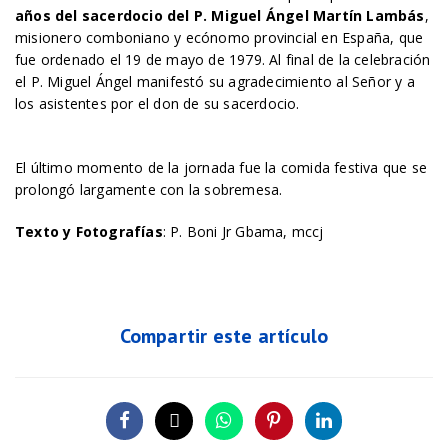
años
del sacerdocio del P. Miguel Ángel Martín Lambás
,
misionero comboniano y ecónomo provincial en España, que
fue ordenado el 19 de mayo de 1979. Al final de la celebración
el P. Miguel Ángel manifestó su agradecimiento al Señor y a
los asistentes por el don de su sacerdocio.
El último momento de la jornada fue la comida festiva que se
prolongó largamente con la sobremesa.
Texto y Fotografías
: P. Boni Jr Gbama, mccj
Compartir este artículo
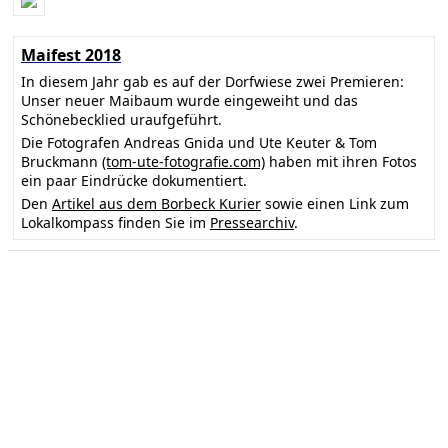
Maifest 2018
In diesem Jahr gab es auf der Dorfwiese zwei Premieren:
Unser neuer Maibaum wurde eingeweiht und das
Schönebecklied uraufgeführt.
Die Fotografen Andreas Gnida und Ute Keuter & Tom
Bruckmann
(tom-ute-fotografie.com)
haben mit ihren Fotos
ein paar Eindrücke dokumentiert.
Den
Artikel aus dem Borbeck Kurier
sowie einen Link zum
Lokalkompass finden Sie im
Pressearchiv
.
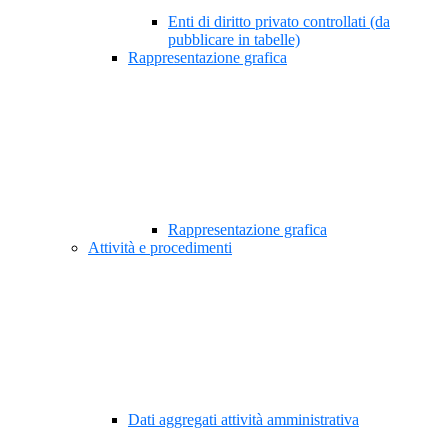
Enti di diritto privato controllati (da
pubblicare in tabelle)
Rappresentazione grafica
Rappresentazione grafica
Attività e procedimenti
Dati aggregati attività amministrativa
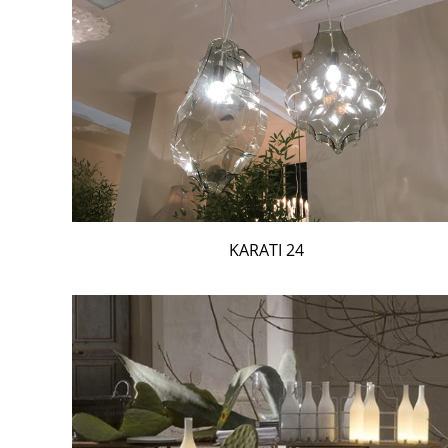
24 KARATI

### EXERCISE GOAL
Each line in the listing that contains "Ángel" should be returned.

### RESPONSE BELOW
del sacerdocio del P. Miguel Ángel Martín Lambás
el P. Miguel Ángel manifestó su agradecimiento al Señor y a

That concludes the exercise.